Göreviniz:
Sayfa metninde konuşan kişi, 17 milyon liranın parti gideri olarak kaydedilip kaydedilmediğini neden bilemeyeceğini söylüyor? Metnin verdiği gerekçeyi bir iki cümleyle açıklayın.

Sayfa metni:
((

Kemal Kılıçdaroğlu’nun İstanbul’da olduğu günlerde siyasi çalışmalar için genel başkana ben eşlik ederdim. Özgür Nas o gün oraya gideceği bilgisini verdiğinde elden ödenen paranın mutlaka tutanak altına alınmasını söyledim. Ofise giden kişilerden sadece Özgür Nas’ın orada olacağından haberim vardı. Diğer kişilerin orada olduklarını bilmiyordum. Tuncay Yılmaz’ın neden ve hangi amaçla orada olduğuna dair en ufak bir ilgim ve fikrim yoktur. Kendisini tanımam. Tuncay Yılmaz’ın orada olması bana da garip gelmiştir. Yılmaz’ın para getirip getirmediğini, getirdiyse de ne kadar getirdiğini bilmiyorum. 17 milyon liranın parti gideri olarak kaydedilip kaydedilmediğini bilmem mümkün değildir. Bu konuda gider kaydı tutmak benim yetkim ve görev alanımda olan bir şey değildir. Seçime 9 gün var. Bu soruşturmanın seçime 10 gün kalmışken CHP aleyhine siyaset eliyle yürütülen bir seçim kampanyası olduğunu düşünüyorum. Üzerime atılı suçlamayı kabul etmiyorum"

))

Gösterilen bilgiler:
((

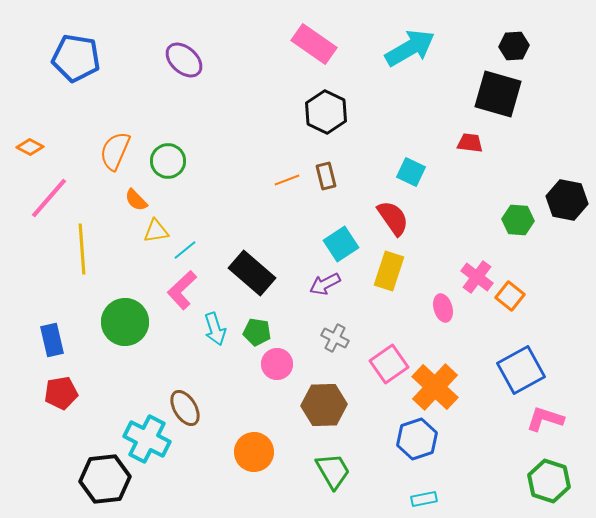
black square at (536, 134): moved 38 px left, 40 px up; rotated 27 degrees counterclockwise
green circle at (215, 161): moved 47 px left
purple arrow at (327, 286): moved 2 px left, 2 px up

))

Çözümlü cevap:
Konuşan kişiye göre gider kaydı tutmak kendi yetkisi ve görev alanı içinde değildir. Bu nedenle 17 milyon liranın parti gideri olarak kaydedilip kaydedilmediğini bilmesi mümkün değildir.